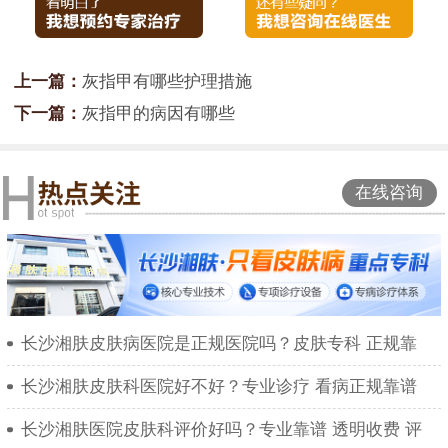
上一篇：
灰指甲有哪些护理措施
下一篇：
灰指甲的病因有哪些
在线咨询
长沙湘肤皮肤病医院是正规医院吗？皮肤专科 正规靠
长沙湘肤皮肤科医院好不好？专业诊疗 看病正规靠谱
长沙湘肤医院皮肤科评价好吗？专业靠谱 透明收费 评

##########

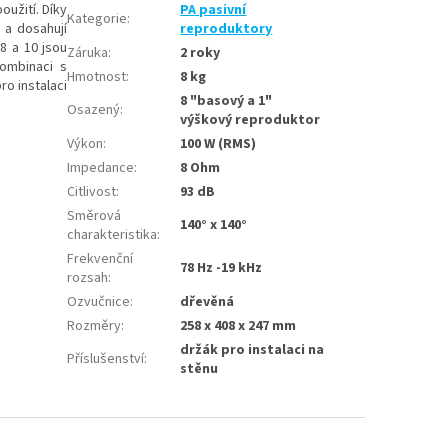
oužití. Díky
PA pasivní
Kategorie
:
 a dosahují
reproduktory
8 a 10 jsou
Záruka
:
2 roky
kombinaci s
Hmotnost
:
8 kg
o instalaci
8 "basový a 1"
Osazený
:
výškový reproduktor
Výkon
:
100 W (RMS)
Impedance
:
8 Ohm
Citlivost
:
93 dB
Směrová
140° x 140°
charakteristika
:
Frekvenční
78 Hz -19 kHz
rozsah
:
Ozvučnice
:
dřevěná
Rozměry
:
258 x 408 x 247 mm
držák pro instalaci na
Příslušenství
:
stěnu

##########

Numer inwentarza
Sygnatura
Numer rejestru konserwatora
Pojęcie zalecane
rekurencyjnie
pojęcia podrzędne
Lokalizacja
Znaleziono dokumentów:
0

##########

*PROBLEM REQUIREMENTS*: Above are some records; copy each line there that contains "Numer".

*RESPONSE AREA*:
Numer inwentarza
Numer rejestru konserwatora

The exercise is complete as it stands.